Dozens of University of Hawai'i-West O'ahu students will rally today before marching across Leeward Community College to confront several members of the Board of Regents about new opposition to a long-awaited four-year campus and a short-lived proposal to close down their school.

At a glance

• What: Rally and march in support of UH-West O'ahu

• Where: Leeward Community College campus, home of UH-West O'ahu

• When: 12:30 p.m. today

News of both actions emerged after a regents' meeting in Hilo, Hawai'i, last week, generating considerable discontent among students and advocates, even though regent Ted Hong's motion to shut UH-West O'ahu was quickly tabled.

"Everybody was mad," said Xavier Foster, the 27-year-old student body president. "Everybody couldn't believe that was even being considered."

UH-West O'ahu has operated for 27 years out of temporary buildings at LCC, clinging to hope that promises of a four-year campus of its own would one day come to fruition.

Until Gov. Ben Cayetano's second four-year term ended last year, this appeared to be their decade.

But last week, four of 12 regents expressed serious concerns about going forward with a four-year West O'ahu campus in Kapolei on 500 acres of state land that has already been set aside. Dovetailing with Gov. Linda Lingle's views regarding the campus, they cited the high cost — $350 million over 12 years — and a $180 million backlog of repairs and maintenance on existing campuses. That backlog will be trimmed in the next year or two by $57 million in fixes that were recently authorized.

Foster said when the students meet with a small group of regents at 1 p.m. today on the single lanai of the campus, they'll ask for the rationale behind putting the brakes on moving forward with the four-year campus that has always been part of plans for the Kapolei second city.

And they will plead their case for how important it is to maintain what they have, and continue to meet the needs of the growing population on the Leeward plain, as well as those of people in the farthest corners of O'ahu.

"We provide a service that Manoa doesn't," Foster said. "We provide a chance for education to working fathers and mothers and to professionals. That's the most important service West O'ahu provides to the community. It's hard to try and get evening classes at Manoa."

As well, Foster said, a campus on this side of the island provides an opportunity for students from Wai'anae and the North Shore to attend. Without a four-year campus offering access to those living in remote areas, he said, less privileged people are being cut out of higher education.

"It's the most important group we have to reach," he said. "If this state wants to improve on the problems we're having now, the social problems like the 'ice' epidemic, or just giving hope to the citizens, then I believe education will do that."

The average age of West O'ahu students is 33, and 36 percent of the 820-person student body is enrolled in night classes. Another 440 take classes through distance learning.

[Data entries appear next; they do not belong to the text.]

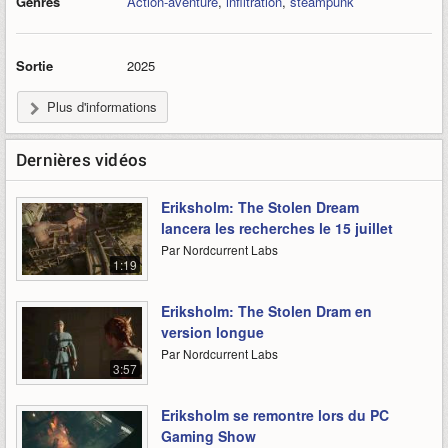
Genres
Action-aventure
,
infiltration
,
steampunk
Sortie
2025
Plus d'informations
Dernières vidéos
Eriksholm: The Stolen Dream
lancera les recherches le 15 juillet
Par Nordcurrent Labs
1:19
Eriksholm: The Stolen Dram en
version longue
Par Nordcurrent Labs
3:57
Eriksholm se remontre lors du PC
Gaming Show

West O'ahu also provides outreach for its unique programs such as substance abuse counseling and addiction studies via distance learning, offering it to Neighbor Island students. It's the only professional degree program in the system that trains substance abuse counselors, said West O'ahu chancellor William A. Pearman.

The program has 150 students. It's so popular that some students from West Hawai'i on the Big Island, Moloka'i, Lana'i and Kaua'i have had to wait until the spring 2004 semester to begin because there wasn't enough room to accommodate everyone, Pearman said.